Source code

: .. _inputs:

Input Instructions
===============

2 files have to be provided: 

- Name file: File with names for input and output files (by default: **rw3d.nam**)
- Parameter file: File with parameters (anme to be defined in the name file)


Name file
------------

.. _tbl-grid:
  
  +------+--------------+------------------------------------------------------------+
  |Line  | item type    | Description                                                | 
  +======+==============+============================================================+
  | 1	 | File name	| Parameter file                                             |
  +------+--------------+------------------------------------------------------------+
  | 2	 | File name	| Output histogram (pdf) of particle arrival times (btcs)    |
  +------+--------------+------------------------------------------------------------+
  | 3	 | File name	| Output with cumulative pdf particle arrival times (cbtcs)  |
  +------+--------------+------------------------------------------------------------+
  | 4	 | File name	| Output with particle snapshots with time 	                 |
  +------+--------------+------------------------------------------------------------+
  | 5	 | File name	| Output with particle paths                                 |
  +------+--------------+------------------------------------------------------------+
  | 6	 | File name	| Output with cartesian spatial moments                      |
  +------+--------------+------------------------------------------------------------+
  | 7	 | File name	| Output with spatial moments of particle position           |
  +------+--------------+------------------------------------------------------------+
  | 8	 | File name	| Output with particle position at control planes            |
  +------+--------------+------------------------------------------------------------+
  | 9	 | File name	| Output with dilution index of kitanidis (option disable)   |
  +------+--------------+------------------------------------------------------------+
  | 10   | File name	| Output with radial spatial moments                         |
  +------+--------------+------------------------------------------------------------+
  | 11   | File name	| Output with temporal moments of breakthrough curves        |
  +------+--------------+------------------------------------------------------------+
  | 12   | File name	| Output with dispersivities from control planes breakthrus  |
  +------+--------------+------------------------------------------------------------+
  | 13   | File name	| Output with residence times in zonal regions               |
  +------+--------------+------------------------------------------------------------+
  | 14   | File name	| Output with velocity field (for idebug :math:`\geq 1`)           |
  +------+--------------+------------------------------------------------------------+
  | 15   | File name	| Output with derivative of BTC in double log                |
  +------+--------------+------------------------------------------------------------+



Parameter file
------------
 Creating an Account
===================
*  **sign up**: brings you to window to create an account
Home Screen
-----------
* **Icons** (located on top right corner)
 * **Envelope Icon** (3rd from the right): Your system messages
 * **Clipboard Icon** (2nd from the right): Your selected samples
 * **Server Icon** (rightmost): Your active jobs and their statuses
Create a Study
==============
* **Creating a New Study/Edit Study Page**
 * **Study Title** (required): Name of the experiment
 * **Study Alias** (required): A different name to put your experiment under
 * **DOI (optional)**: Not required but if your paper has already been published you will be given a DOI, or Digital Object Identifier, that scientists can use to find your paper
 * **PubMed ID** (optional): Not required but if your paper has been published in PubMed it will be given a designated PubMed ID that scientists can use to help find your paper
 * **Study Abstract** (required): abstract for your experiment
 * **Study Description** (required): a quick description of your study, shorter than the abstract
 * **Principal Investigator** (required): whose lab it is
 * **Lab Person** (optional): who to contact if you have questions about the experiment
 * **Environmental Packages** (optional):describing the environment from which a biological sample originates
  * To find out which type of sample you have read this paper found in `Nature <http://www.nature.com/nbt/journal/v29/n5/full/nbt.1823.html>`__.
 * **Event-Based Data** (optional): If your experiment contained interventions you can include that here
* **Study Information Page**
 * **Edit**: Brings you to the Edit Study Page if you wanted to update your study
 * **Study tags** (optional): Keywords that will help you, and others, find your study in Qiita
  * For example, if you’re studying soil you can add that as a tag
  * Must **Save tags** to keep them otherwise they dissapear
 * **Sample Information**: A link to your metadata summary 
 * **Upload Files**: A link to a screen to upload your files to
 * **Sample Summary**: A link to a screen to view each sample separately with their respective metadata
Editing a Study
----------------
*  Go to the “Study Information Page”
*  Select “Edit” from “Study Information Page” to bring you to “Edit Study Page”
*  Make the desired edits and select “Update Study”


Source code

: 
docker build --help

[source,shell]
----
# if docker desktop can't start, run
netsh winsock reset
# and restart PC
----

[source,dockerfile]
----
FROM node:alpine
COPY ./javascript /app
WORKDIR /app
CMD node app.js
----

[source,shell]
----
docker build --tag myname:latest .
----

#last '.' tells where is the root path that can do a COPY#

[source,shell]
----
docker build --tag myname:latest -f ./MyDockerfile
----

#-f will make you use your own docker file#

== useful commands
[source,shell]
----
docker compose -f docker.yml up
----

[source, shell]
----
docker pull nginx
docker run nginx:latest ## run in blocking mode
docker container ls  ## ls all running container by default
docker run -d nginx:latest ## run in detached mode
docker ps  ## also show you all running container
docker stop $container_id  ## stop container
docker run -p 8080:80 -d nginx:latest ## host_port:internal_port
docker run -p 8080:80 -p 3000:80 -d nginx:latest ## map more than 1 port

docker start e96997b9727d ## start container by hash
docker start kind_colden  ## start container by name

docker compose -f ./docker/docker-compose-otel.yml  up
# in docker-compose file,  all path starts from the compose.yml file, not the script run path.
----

┄┄┄┄┄┄┄┄┄┄┄┄┄┄┄┄┄┄┄┄

→ **Job**: Reproduce exactly the entries above, limited to the lines from the one with "your experiment under" through the one with "to find your paper", both included.

→ **Response to this exercise**:
 * **Study Alias** (required): A different name to put your experiment under
 * **DOI (optional)**: Not required but if your paper has already been published you will be given a DOI, or Digital Object Identifier, that scientists can use to find your paper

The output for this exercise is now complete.